Ed Day, Rockland County Executive

June 29, 2022
Contact: Beth Cefalu, Director of Strategic Communications (845) 638-5645
               Patricia Schnabel Ruppert, D.O., M.P.H., CPE, DABFM, FAAFP (845) 364-2512

First Case of Orthopoxvirus/Monkeypox in Rockland County

No Risk to County Residents

New City, NY, - Rockland County Executive Ed Day and County Health Commissioner Dr. Patricia Schnabel Ruppert announce that a county resident has been diagnosed with Orthopoxvirus/Monkeypox.

Testing for orthopoxvirus was conducted at the NYS's Wadsworth Center Laboratory. This confirmed case is limited to one individual who has not had any contact with anyone locally and poses no risk to county residents.

As of June 28, a total of 61 confirmed orthopoxvirus/monkeypox cases — a designation established by CDC — have been identified in New York State including 55 in New York City, 4 in Westchester County, 1 in Sullivan County and 1 in Chemung County.

Monkeypox is a rare viral illness that does not usually cause serious illness but may result in hospitalization or death. Monkeypox cases in this outbreak have involved a rash (often in the genital and peri-anal regions), and may also include other symptoms such as fever, swollen lymph nodes, and pain when swallowing, before or after the rash appearance. Most infections last two to four weeks.
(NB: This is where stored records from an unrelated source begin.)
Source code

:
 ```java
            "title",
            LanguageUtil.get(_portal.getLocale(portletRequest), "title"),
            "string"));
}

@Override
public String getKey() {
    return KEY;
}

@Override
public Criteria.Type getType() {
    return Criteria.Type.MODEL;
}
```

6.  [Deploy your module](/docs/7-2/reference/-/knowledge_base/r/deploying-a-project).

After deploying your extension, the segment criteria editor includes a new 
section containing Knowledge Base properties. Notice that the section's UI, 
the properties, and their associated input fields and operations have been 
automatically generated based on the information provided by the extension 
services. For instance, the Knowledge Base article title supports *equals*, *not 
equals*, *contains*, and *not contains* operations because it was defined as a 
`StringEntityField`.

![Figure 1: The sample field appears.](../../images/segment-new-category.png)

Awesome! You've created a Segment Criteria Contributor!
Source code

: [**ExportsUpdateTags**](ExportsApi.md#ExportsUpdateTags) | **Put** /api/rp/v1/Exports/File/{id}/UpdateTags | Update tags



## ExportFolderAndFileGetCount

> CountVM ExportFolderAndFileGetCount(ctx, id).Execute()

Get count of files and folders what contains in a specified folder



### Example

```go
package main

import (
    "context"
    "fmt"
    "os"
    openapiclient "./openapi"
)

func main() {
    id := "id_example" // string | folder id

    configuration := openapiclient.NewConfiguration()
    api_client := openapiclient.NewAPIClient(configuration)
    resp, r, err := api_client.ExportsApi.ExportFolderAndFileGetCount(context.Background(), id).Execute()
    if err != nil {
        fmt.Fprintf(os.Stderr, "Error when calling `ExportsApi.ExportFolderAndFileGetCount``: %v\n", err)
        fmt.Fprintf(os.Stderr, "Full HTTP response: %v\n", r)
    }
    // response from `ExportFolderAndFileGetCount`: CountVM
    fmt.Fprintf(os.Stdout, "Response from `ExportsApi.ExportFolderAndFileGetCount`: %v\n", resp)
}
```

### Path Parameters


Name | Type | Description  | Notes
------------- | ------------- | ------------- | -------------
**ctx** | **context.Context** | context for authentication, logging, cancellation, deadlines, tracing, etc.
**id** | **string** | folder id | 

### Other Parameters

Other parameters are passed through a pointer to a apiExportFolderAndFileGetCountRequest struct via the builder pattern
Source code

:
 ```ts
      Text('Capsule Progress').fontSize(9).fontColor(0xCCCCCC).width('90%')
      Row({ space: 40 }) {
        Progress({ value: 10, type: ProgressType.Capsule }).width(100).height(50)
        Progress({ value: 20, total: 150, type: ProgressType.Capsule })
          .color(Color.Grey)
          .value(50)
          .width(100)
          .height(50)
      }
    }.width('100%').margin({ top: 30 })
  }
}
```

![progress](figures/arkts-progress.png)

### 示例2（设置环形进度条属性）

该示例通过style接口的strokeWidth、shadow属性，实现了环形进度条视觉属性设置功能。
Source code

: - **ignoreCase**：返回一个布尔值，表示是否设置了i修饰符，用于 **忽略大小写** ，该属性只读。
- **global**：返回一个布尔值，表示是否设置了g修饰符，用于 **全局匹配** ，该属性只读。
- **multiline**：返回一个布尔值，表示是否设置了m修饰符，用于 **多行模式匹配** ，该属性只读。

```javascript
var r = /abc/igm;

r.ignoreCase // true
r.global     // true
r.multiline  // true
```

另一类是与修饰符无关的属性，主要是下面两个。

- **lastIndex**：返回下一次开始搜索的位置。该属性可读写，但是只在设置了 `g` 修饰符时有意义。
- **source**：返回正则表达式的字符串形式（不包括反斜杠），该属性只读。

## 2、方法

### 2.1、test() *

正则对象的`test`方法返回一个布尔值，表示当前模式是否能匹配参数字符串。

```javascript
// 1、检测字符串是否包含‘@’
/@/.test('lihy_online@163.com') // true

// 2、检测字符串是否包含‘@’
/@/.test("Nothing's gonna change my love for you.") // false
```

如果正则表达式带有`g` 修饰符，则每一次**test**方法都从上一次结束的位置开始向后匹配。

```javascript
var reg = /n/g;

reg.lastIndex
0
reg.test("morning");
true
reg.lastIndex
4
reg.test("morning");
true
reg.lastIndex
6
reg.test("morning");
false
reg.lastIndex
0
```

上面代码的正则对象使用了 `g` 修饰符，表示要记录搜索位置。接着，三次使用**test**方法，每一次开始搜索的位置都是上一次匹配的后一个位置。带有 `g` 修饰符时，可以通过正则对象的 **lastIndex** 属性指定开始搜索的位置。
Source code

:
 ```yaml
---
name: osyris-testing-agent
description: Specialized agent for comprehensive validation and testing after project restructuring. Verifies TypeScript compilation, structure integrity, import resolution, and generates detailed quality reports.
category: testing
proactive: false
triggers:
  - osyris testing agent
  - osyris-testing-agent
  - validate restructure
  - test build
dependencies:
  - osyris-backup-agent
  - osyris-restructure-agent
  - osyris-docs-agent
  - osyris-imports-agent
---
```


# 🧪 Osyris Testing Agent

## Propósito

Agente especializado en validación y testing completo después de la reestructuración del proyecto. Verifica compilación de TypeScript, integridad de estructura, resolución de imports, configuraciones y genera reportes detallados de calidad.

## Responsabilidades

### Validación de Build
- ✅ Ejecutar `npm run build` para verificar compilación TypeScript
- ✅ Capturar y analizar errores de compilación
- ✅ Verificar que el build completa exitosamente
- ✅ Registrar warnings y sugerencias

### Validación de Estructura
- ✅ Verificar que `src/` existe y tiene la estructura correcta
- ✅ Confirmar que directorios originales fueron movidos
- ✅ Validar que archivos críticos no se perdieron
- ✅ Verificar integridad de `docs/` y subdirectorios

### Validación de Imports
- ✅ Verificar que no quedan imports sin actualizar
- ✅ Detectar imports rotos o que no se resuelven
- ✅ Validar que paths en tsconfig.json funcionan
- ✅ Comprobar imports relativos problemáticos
Those who experience symptoms consistent with monkeypox, such as characteristic rashes or lesions, should contact their health care provider for a risk assessment. This includes anyone who traveled to countries where monkeypox cases have been reported or has had contact with a someone who has a similar rash or received a diagnosis of suspected or confirmed monkeypox.

"Following measles and COVID-19, I want to assure residents that our Department of Health is well prepared to track and manage this situation and respond accordingly," said County Executive Ed Day.

"The Rockland County Department of Health is closely monitoring this case, which is limited to just one individual. There is no identified risk to any county residents. As we have shown with COVID-19, staff at our local department of health remain vigilant and ready to respond to communicable diseases of all types, and promptly inform our residents to safeguard their health," said Dr. Ruppert.